Factors that impact Upgrade Duration
- Number of Installed Components: more components installed in the database means more time to upgrade, especially as most component upgrade scripts run serially. This is the biggest time consumer in the upgrade process.
- Statistics: gathering the dictionary and fixed objects statistics upfront speeds up the upgrade and could have a big impact on the upgrade duration.
- Database Architecture: a non-CDB is only one database that has to be upgraded, while in multitenant we need to upgrade the cdb$root, the pdb$seed, and all the user-created PDBs (parallel in bunches).
- CPU Count: has a huge impact if you are upgrading a CDB with multiple PDBs, as the PDBs will be upgraded in bunches depending on the CPU count, one bunch after another. In a non-CDB or “Single-Tenant” environment CPU count wouldn’t have an impact in a correctly sized system.
- Complexity of Database Dictionary: if you have a huge database dictionary, then it will obviously take longer to get it updated.
- Database Version Combination: due to the differences in the data dictionaries, upgrading from 184.108.40.206 to 19c involves more steps and scripts to be ran than an upgrade from 18c to 19c.
- Memory, CPU and Disk speed: little impact unless you are running your database on a really outdated hardware. Database upgrade is not IO bound, but it could have an impact while upgrading a very huge data dictionary.
- Database Size: as the upgrade does not modify user data, the database size has no impact on the upgrade duration. Upgrading the time zone is an exception.
- Upgrade Tools: independent of the tool used for the upgrade (AutoUpgrade, DBUA, dbupgrade), the same catctl.pl script will be used in the background.
Is it faster in the Cloud?
Well, when we look at the factors that impact the upgrade duration most, we’ll realize that these are things related to the database itself and would not change by having the database on another environment. Except CPU count.
For sure, if are running on a really outdated hardware and move to the cloud, you’ll obviously get much better CPU performance. But this is not cloud specific, you could migrate your database to newer hardware on-premises too (and CPU speed has little impact anyway).

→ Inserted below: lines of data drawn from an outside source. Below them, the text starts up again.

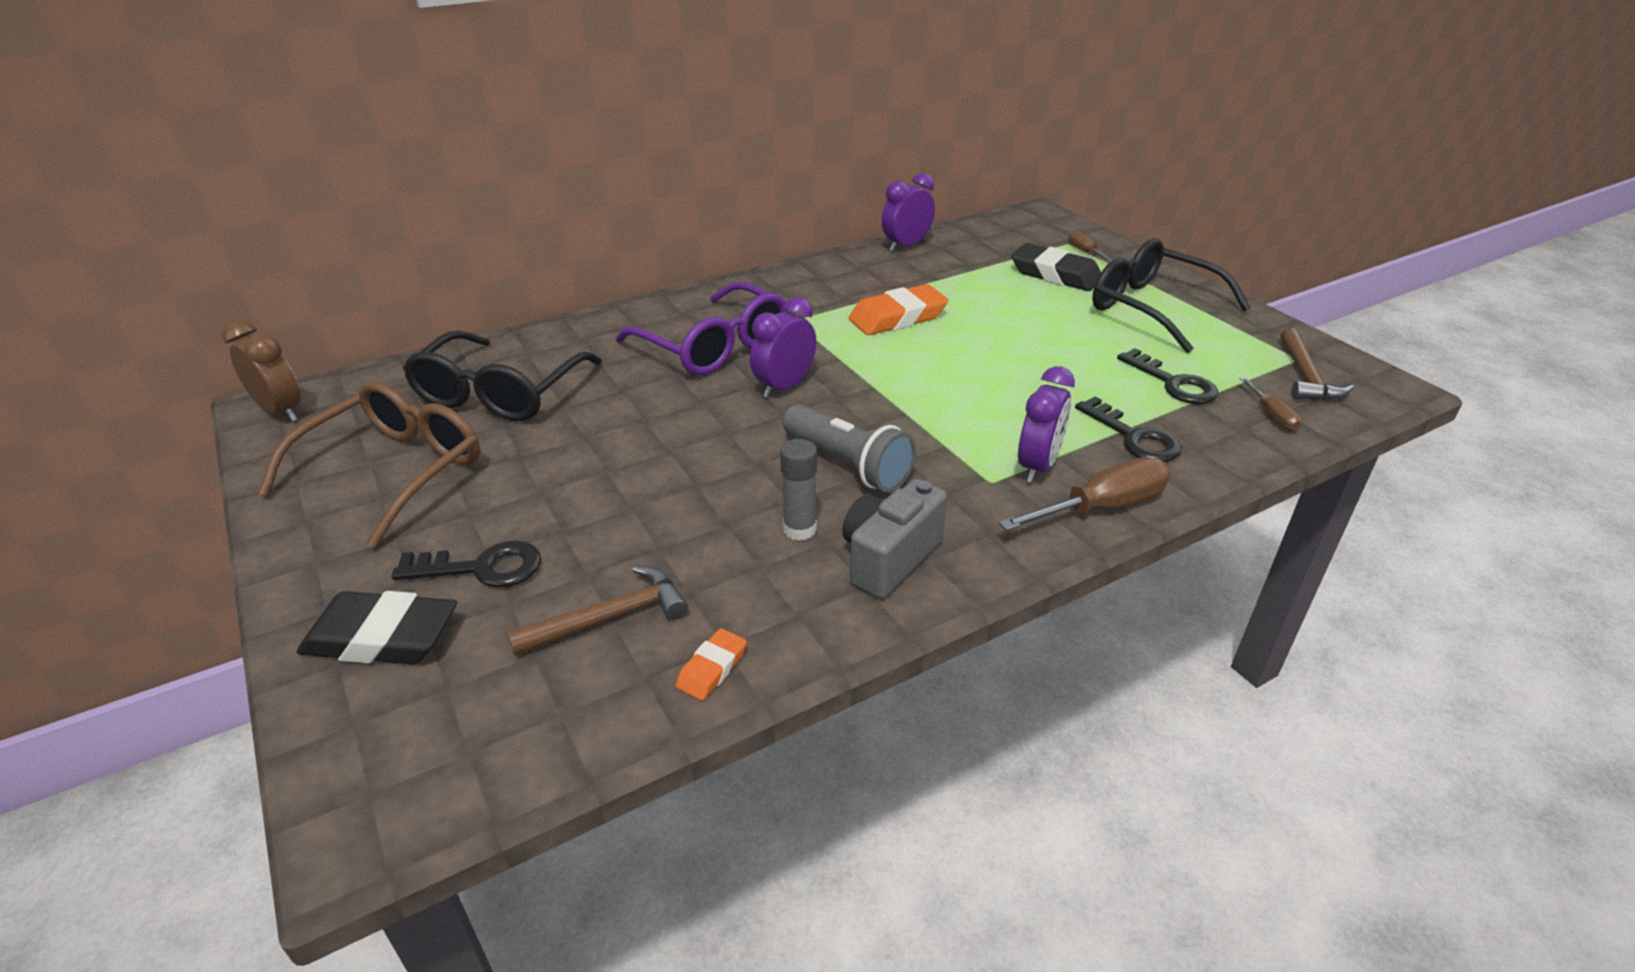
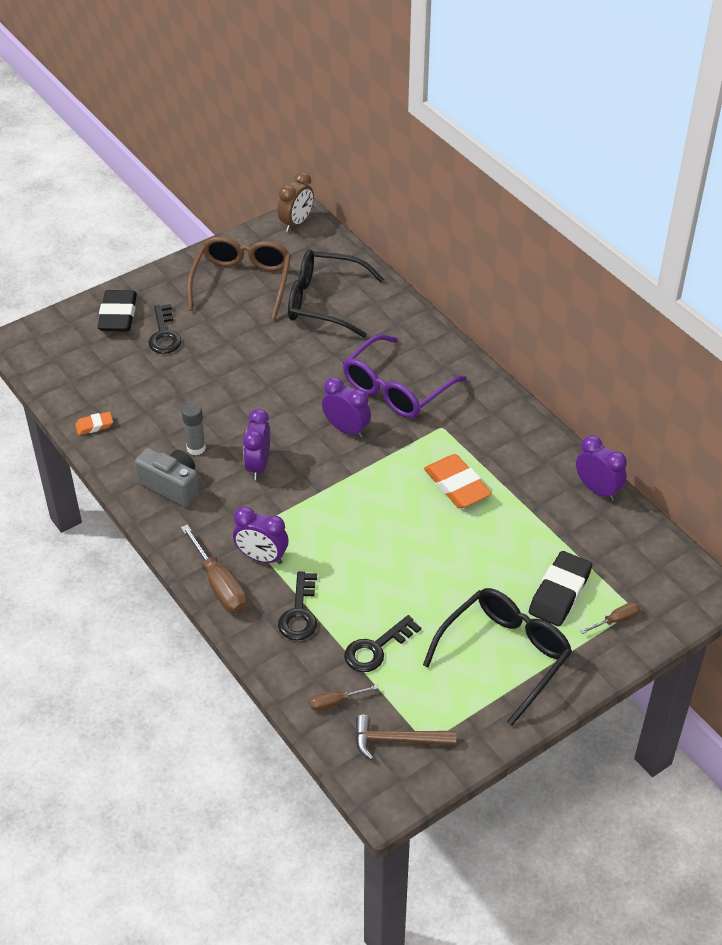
camera: 85 degrees right, 10 degrees up
(394, 471) = (242, 282): brown glasses -> brown glasses turned 105 degrees counterclockwise
(610, 618) = (128, 386): brown hammer -> none
(712, 668) = (94, 425): orange eraser -> orange eraser turned 45 degrees counterclockwise
(848, 465) = (258, 465): grey flashlight -> purple clock
(1134, 437) = (299, 613): black key -> black key turned 45 degrees counterclockwise

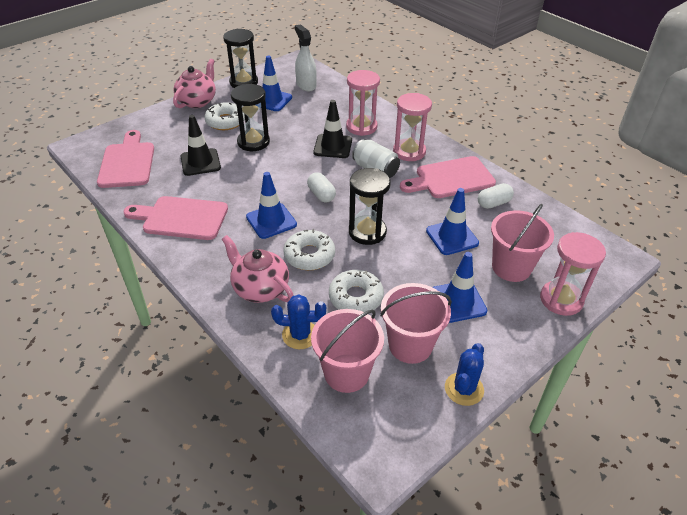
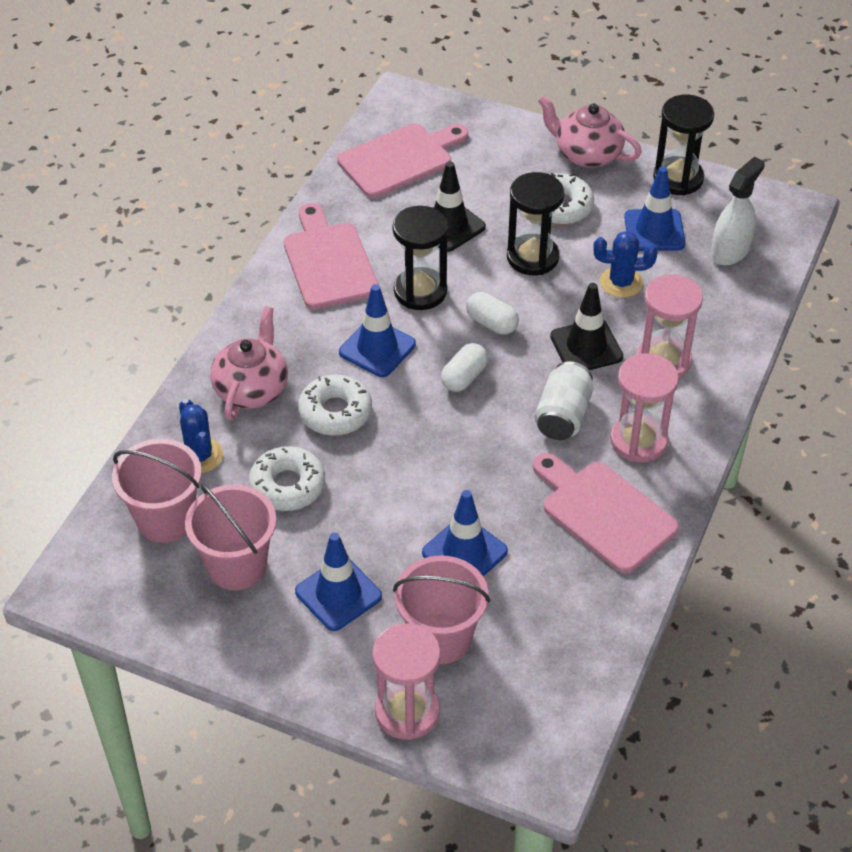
camera: 65 degrees right, 5 degrees up
(197, 101) = (587, 154): pink teapot -> pink teapot turned 150 degrees counterclockwise
(367, 232) = (417, 454): black hourglass -> black hourglass (420, 291)
(464, 389) = (195, 638): blue cactus -> blue cactus (621, 282)
(493, 203) = (577, 582): white capsule -> white capsule (492, 323)

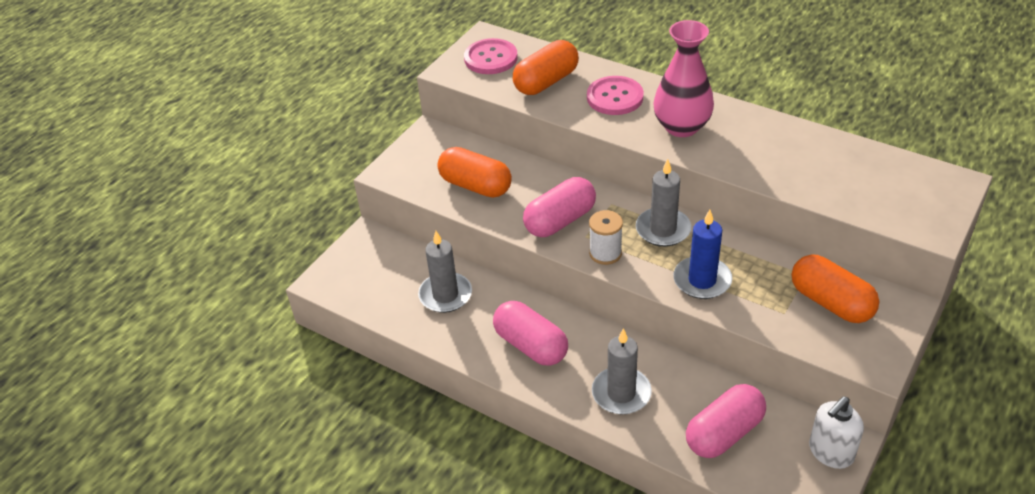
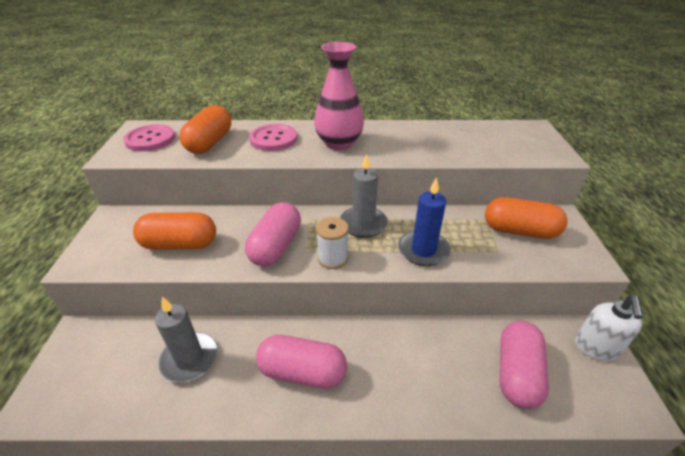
camera: 35 degrees left, 5 degrees down
(621, 393) = (412, 379): grey candle -> none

However, having more CPUs available to upgrade more PDBs in parallel in a multitenant environment is something you can benefit from in the Cloud. Just scale up the number of OCPUs enabled (an online operation on Bare Metal and Exadata systems) before upgrade and scale down again after the upgrade finishes.
Even if you are using the Bring Your On License (BYOL) model and don’t have enough licenses for more OCPUs, you can switch to the License Included model and scale up before upgrade and then scale down and move back to BYOL after the upgrade.
On-Premises you’d need to license the maximum number of cores used all the time. However, if you have the capacity and the licenses needed anyway, then scaling up on-premises will give you the same benefits.
How fast is it in the Cloud?
As there is no query or tool that gives you any estimation, the only way to measure it is to test the upgrade of your database copy upfront under comparable hardware and configurations.
I did the following tests on Database Cloud Service virtual machines, upgrading a single instance EE CDB with 15 PDBs (16 PDBs including the pdb$seed) from version 18.12 to 19.9:
Having a VM with 4 OCPUs, 15 components are installed by default, and the statistics are NOT gathered:
SQL> alter system set "_exclude_seed_cdb_view"=false scope=both; System altered. SQL> select con_id, comp_id, comp_name, status from cdb_registry order by con_id, comp_id; CON_ID COMP_ID COMP_NAME STATUS ---------- ---------- ---------------------------------------- ----------- 1 APS OLAP Analytic Workspace VALID 1 CATALOG Oracle Database Catalog Views VALID 1 CATJAVA Oracle Database Java Packages VALID 1 CATPROC Oracle Database Packages and Types VALID 1 CONTEXT Oracle Text VALID 1 DV Oracle Database Vault VALID 1 JAVAVM JServer JAVA Virtual Machine VALID 1 OLS Oracle Label Security VALID 1 ORDIM Oracle Multimedia VALID 1 OWM Oracle Workspace Manager VALID 1 RAC Oracle Real Application Clusters OPTION OFF 1 SDO Spatial VALID 1 XDB Oracle XML Database VALID 1 XML Oracle XDK VALID 1 XOQ Oracle OLAP API VALID
The same components are installed in pdb$seed and in every user-created PDB. I reduced the output to con_id=1 for the sake of space and simplicity.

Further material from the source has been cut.